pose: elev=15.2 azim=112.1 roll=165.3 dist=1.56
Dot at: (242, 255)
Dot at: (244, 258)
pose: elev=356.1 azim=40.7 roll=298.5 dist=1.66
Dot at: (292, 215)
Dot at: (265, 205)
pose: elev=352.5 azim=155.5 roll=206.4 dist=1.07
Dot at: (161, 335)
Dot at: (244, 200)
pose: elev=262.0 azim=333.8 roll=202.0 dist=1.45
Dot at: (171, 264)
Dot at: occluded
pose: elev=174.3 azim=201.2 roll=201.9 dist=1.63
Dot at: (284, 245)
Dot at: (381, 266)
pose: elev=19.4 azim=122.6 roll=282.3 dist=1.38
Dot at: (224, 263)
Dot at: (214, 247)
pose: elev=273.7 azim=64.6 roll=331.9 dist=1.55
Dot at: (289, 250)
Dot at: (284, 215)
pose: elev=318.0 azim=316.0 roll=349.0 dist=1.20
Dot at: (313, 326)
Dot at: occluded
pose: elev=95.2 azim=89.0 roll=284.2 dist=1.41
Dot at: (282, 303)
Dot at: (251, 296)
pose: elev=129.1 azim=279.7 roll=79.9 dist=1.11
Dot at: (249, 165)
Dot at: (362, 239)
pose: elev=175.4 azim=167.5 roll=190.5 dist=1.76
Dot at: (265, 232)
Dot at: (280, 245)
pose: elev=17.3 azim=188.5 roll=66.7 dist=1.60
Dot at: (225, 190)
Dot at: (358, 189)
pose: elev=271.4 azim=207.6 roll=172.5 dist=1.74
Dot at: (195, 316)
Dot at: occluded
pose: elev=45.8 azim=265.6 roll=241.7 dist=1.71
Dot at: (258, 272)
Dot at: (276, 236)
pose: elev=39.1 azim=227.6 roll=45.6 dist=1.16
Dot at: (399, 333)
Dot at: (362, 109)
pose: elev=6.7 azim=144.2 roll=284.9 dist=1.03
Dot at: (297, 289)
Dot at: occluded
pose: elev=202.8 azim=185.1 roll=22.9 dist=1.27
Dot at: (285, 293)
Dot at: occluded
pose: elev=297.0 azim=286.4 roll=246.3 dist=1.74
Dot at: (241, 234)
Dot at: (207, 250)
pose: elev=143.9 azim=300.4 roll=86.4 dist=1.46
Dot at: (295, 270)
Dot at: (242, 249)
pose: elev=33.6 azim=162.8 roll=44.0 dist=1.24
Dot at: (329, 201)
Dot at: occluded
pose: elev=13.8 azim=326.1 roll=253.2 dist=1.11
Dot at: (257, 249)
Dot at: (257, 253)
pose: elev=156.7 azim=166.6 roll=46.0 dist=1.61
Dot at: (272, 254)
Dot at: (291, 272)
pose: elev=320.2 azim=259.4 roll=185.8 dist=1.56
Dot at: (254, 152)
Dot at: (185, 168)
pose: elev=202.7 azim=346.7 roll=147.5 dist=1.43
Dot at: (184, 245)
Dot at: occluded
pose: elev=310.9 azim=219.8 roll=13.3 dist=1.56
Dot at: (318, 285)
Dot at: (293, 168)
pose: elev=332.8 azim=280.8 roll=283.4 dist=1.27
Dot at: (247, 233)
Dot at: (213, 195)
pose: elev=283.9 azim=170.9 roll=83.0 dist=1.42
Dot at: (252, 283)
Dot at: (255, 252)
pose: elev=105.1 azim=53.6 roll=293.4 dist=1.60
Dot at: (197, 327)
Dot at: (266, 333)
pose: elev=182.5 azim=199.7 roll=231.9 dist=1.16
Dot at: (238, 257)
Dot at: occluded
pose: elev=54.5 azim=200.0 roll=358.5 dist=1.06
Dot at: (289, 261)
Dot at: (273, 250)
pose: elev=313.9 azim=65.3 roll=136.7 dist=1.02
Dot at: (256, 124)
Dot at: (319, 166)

■ ■ ■ ■

= What to work on =
Put the lines of the stretch from the line containing "pose: elev=95.2 azim=89.0" through the end of the items into a numbered list, leaving out any blank lines.

= Solution for this exercise =
1. pose: elev=95.2 azim=89.0 roll=284.2 dist=1.41
2. Dot at: (282, 303)
3. Dot at: (251, 296)
4. pose: elev=129.1 azim=279.7 roll=79.9 dist=1.11
5. Dot at: (249, 165)
6. Dot at: (362, 239)
7. pose: elev=175.4 azim=167.5 roll=190.5 dist=1.76
8. Dot at: (265, 232)
9. Dot at: (280, 245)
10. pose: elev=17.3 azim=188.5 roll=66.7 dist=1.60
11. Dot at: (225, 190)
12. Dot at: (358, 189)
13. pose: elev=271.4 azim=207.6 roll=172.5 dist=1.74
14. Dot at: (195, 316)
15. Dot at: occluded
16. pose: elev=45.8 azim=265.6 roll=241.7 dist=1.71
17. Dot at: (258, 272)
18. Dot at: (276, 236)
19. pose: elev=39.1 azim=227.6 roll=45.6 dist=1.16
20. Dot at: (399, 333)
21. Dot at: (362, 109)
22. pose: elev=6.7 azim=144.2 roll=284.9 dist=1.03
23. Dot at: (297, 289)
24. Dot at: occluded
25. pose: elev=202.8 azim=185.1 roll=22.9 dist=1.27
26. Dot at: (285, 293)
27. Dot at: occluded
28. pose: elev=297.0 azim=286.4 roll=246.3 dist=1.74
29. Dot at: (241, 234)
30. Dot at: (207, 250)
31. pose: elev=143.9 azim=300.4 roll=86.4 dist=1.46
32. Dot at: (295, 270)
33. Dot at: (242, 249)
34. pose: elev=33.6 azim=162.8 roll=44.0 dist=1.24
35. Dot at: (329, 201)
36. Dot at: occluded
37. pose: elev=13.8 azim=326.1 roll=253.2 dist=1.11
38. Dot at: (257, 249)
39. Dot at: (257, 253)
40. pose: elev=156.7 azim=166.6 roll=46.0 dist=1.61
41. Dot at: (272, 254)
42. Dot at: (291, 272)
43. pose: elev=320.2 azim=259.4 roll=185.8 dist=1.56
44. Dot at: (254, 152)
45. Dot at: (185, 168)
46. pose: elev=202.7 azim=346.7 roll=147.5 dist=1.43
47. Dot at: (184, 245)
48. Dot at: occluded
49. pose: elev=310.9 azim=219.8 roll=13.3 dist=1.56
50. Dot at: (318, 285)
51. Dot at: (293, 168)
52. pose: elev=332.8 azim=280.8 roll=283.4 dist=1.27
53. Dot at: (247, 233)
54. Dot at: (213, 195)
55. pose: elev=283.9 azim=170.9 roll=83.0 dist=1.42
56. Dot at: (252, 283)
57. Dot at: (255, 252)
58. pose: elev=105.1 azim=53.6 roll=293.4 dist=1.60
59. Dot at: (197, 327)
60. Dot at: (266, 333)
61. pose: elev=182.5 azim=199.7 roll=231.9 dist=1.16
62. Dot at: (238, 257)
63. Dot at: occluded
64. pose: elev=54.5 azim=200.0 roll=358.5 dist=1.06
65. Dot at: (289, 261)
66. Dot at: (273, 250)
67. pose: elev=313.9 azim=65.3 roll=136.7 dist=1.02
68. Dot at: (256, 124)
69. Dot at: (319, 166)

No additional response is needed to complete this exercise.